Author: Ali Smith, 2014.
Genre: Historical Fiction/Contemporary. Literary. Art. GLBT themes.
Other Details: Hardback. 372 pages.
'How to be both' is a novel all about art's versatility. Borrowing from painting's fresco technique to make an original literary double-take, it's a fast-moving genre-bending conversation between forms, times, truths and fictions. There's a renaissance artist of the 1460s. There's the child of a child of the 1960s. Two tales of love and injustice twist into a singular yarn where time gets timeless, structural gets playful, knowing gets mysterious, fictional gets real - and all life's givens get given a second chance. - synopsis from UK publisher's website.
This novel was published in two formats. In half of the editions the story of Francesco del Cossa, an artist in 15th-century Ferrara, comes first and in the other half the story of George, a teenage girl living in present-day Cambridge coming to terms with the recent death of her mother, is first. My edition had Francesco's story first though Ali Smith has said it does not matter in which order the parts are read. In the novel she explores the nature of art as well as the fluidity of gender.

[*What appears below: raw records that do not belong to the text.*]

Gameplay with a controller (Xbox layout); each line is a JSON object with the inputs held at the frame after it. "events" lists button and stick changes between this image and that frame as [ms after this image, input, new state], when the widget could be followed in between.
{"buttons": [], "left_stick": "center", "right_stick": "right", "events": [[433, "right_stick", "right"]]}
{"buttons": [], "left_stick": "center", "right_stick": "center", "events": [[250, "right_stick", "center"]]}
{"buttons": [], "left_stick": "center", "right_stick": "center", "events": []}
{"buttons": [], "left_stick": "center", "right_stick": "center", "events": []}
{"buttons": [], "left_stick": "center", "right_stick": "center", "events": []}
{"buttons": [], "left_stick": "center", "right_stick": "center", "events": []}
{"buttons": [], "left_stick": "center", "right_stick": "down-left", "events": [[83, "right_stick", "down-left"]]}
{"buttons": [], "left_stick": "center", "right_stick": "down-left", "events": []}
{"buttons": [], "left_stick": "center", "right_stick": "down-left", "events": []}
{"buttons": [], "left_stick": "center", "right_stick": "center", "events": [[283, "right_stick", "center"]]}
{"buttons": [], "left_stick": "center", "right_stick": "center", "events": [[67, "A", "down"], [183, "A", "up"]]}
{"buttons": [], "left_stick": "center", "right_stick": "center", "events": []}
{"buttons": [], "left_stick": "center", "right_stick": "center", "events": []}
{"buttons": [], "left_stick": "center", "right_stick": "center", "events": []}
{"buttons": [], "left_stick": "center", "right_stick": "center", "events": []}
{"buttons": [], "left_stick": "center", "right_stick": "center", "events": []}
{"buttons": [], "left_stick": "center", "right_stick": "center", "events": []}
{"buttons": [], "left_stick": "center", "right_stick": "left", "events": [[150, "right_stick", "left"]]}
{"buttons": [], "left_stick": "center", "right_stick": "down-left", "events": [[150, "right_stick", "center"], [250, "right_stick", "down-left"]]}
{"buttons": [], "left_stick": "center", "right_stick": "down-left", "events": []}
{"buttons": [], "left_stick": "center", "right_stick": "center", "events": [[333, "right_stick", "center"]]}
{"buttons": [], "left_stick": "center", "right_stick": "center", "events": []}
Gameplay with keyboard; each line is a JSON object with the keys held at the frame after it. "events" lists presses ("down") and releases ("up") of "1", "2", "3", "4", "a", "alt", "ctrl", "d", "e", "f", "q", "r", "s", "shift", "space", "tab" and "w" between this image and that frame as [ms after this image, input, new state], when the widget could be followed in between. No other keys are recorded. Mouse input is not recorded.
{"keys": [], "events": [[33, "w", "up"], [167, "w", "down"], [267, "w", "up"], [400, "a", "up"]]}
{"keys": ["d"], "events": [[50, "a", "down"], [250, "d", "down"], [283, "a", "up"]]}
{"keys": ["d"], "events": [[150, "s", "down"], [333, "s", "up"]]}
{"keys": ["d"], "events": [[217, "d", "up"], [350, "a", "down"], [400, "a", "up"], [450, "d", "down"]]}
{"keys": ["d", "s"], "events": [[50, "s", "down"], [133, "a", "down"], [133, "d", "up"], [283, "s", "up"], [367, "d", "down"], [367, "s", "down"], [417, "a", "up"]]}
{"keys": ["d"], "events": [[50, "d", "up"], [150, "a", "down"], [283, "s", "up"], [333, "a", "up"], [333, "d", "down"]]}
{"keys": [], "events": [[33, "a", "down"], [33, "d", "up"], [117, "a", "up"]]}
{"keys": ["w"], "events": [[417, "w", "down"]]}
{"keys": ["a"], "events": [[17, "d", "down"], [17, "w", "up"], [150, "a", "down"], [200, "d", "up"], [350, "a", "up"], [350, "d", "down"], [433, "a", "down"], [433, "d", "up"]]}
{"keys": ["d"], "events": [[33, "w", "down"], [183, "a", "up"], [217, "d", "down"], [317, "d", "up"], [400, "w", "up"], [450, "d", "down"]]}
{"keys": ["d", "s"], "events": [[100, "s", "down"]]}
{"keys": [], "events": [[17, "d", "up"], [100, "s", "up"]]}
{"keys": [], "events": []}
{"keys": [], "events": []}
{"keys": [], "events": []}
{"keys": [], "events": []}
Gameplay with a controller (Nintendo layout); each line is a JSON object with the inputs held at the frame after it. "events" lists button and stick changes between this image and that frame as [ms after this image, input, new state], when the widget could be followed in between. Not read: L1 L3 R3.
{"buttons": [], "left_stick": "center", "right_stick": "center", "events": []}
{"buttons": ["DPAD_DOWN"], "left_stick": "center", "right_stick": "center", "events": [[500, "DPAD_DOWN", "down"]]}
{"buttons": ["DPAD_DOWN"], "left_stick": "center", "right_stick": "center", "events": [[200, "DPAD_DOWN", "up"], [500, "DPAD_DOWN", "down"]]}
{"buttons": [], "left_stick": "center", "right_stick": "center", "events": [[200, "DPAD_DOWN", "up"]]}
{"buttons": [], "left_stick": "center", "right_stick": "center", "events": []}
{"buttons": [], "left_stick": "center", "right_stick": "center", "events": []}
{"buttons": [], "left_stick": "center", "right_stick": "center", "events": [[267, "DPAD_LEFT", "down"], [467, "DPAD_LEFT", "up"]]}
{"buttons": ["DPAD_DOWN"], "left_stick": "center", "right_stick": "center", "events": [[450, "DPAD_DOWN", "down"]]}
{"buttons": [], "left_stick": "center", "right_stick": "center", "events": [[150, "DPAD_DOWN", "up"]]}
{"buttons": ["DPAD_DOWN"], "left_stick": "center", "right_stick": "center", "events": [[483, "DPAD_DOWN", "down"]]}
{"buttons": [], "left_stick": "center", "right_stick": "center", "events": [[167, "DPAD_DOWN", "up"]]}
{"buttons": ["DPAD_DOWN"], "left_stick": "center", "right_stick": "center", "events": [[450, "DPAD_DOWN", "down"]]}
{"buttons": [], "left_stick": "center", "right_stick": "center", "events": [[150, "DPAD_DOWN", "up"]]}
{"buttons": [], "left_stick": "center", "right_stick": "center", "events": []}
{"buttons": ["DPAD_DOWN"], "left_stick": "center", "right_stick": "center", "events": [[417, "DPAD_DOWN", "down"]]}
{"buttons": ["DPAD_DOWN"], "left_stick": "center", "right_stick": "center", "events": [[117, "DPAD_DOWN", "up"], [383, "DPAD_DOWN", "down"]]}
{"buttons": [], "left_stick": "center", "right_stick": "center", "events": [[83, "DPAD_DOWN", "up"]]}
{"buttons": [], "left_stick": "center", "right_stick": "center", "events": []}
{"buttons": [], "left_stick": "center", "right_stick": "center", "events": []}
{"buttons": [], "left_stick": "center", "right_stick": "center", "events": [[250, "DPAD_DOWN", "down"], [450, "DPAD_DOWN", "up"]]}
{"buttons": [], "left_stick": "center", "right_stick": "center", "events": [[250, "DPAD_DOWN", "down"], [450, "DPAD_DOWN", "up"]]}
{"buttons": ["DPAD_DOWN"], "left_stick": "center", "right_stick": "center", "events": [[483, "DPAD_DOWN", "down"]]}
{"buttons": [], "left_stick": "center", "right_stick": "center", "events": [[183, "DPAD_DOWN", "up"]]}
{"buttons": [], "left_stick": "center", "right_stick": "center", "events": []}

My initial impressions were not favourable and the first few pages left me feeling that I was not going to enjoy this. I am not a great fan of stream-of-consciousness and even more so when it involves a 15th century painter as the anachronisms made it clear that Smith was not attempting to create a sense of the period. However, despite this shaky start I was soon drawn in by the beauty of her lyrical writing. I was happier with the second part set in 2014.
There is a great deal about art in the novel, especially of the Renaissance period, and that held my attention. There is one scene in which George visits a gallery to view a painting by the artist featured in the first section that captured perfectly the experience of spending quality time with a work of art.
Overall, I found myself pleasantly surprised at how much I enjoyed the novel once past those opening pages and letting go of my expectations about historical fiction. It was indeed a novel that was playful in terms of its structure and I may well re-read.